Babrowski subsequently quit, parting with McDonald’s for the first time since her teens, when she worked at a unit franchised to a girlfriend’s father. The dad would often join the girls as they sat chatting in a booth, raising their embarrassment to a life-threatening level. For the sake of their reputations, the pair opted for a job in the parent-free zone behind the counter.

For the next 31 years, Babrowski would rise through McDonald’s ranks, eventually overseeing a region’s operations, then operations for the whole U.S. The company dispatched her to run its 7,500-unit Asian/Pacific, Middle East and Africa territory, presumably as a way of further seasoning her. She was serving as worldwide chief restaurants operations officer when Skinner, a longtime veteran of the chain's overseas operations, got the nod instead of her.

She took six months off, then surfaced last summer as chief operating officer of RadioShack, the chain of electronic-gizmo shops (curiously, working under another restaurant expatriate, executive chairman Len Roberts, formerly of Arby’s and Shoney’s).

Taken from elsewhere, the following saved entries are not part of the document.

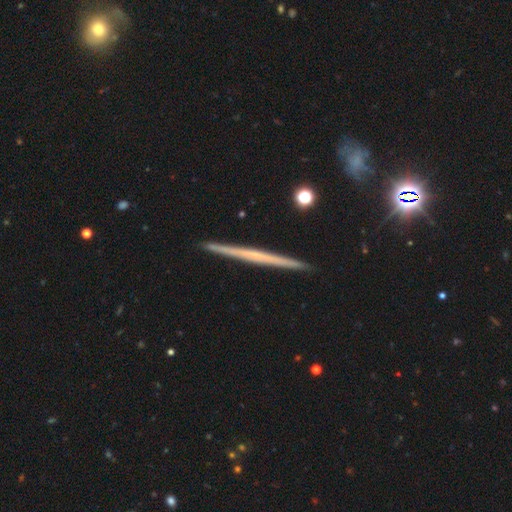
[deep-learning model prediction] smooth_or_featured: featured or disk (p=0.67) [alt: smooth p=0.27]
disk_edge_on: yes (p=0.98) [alt: no p=0.02]
edge_on_bulge: none (p=0.84) [alt: rounded p=0.12]
merging: none (p=0.92) [alt: minor disturbance p=0.05]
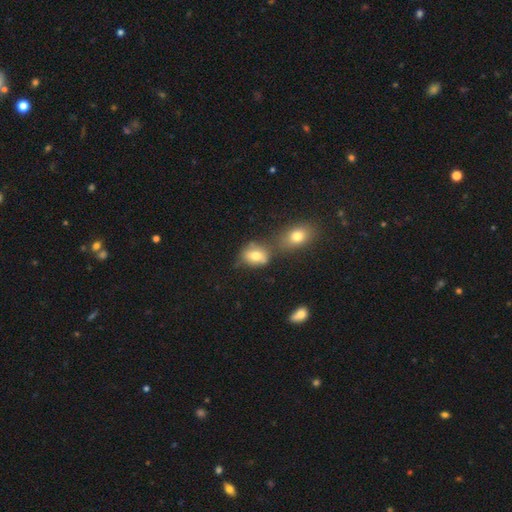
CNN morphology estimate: This is likely a smooth galaxy (74%). How rounded: likely in between (66%). Merging: marginally none (44%).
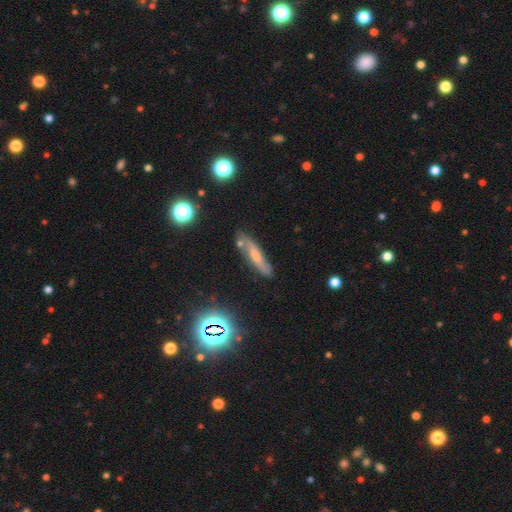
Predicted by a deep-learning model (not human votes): The model was most divided on "smooth or featured": featured or disk: 47%, smooth: 39%, star or artifact: 14%. More confident: merging — none (72%).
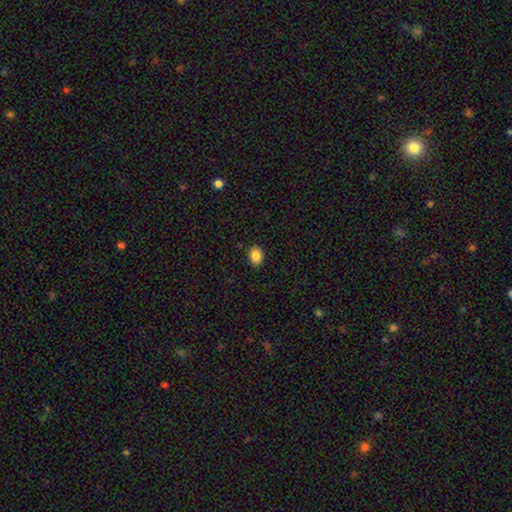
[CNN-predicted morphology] A smooth galaxy with no disk features (85%) that is in between round and cigar-shaped (73%). Merging: none (89%).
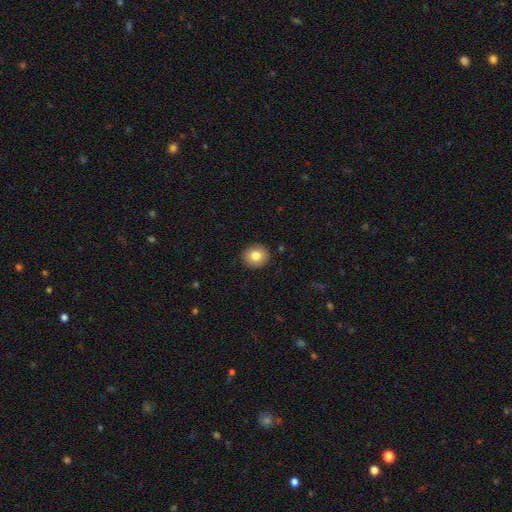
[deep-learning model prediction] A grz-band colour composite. It shows a smooth galaxy with no disk features (81%) that is round (80%). Merging: none (90%).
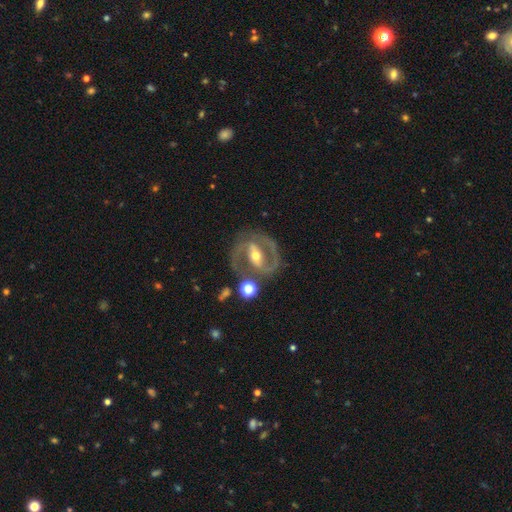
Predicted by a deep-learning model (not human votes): This appears to be a featured or disk galaxy (89%) with a strong bar (61%), 2 (91%) medium (57%) spiral arms (93%) and a moderate central bulge (63%). Merging: none (76%).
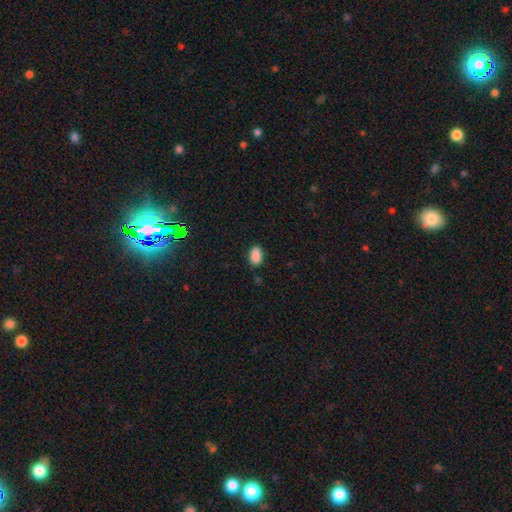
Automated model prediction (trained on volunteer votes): The model was most divided on "merging": none: 85%, minor disturbance: 12%, major disturbance: 2%, merger: 1%. More confident: how rounded — in between (92%); smooth or featured — smooth (89%).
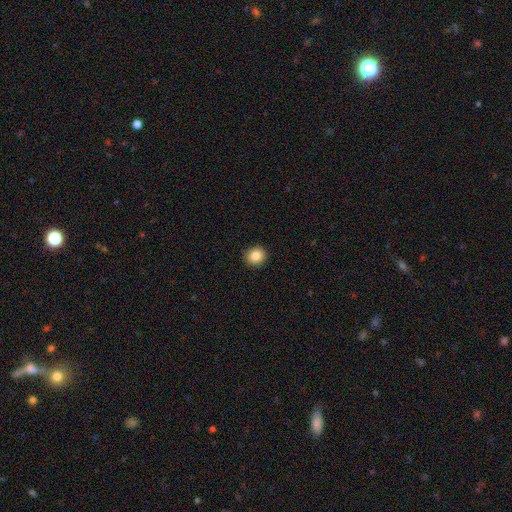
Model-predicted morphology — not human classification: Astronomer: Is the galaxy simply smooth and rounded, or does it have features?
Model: smooth — 84%.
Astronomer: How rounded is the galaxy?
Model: round — 89%.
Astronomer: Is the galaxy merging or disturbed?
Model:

When “misstatements” were discovered early this year on the resume of CEO David Edmondson, he left the company, and Babrowski was tapped to serve as acting CEO. She inherited a mess. But her handling of the situation made her the hands-on favorite to get the job on a permanent basis.

But, as was the case at McDonald’s at the time of Babrowski’s departure, and now Wendy’s, the company had lost credibility on Wall Street. The board opted to bring in a turnaround specialist from Kmart and Sears, whose background might buoy RadioShack’s stock price more quickly. Julian Day was a prime figure in the miraculous turnaround of both Kmart and Sears (in part through their merger), and RadioShack desperately needed a similar touch of retailing magic.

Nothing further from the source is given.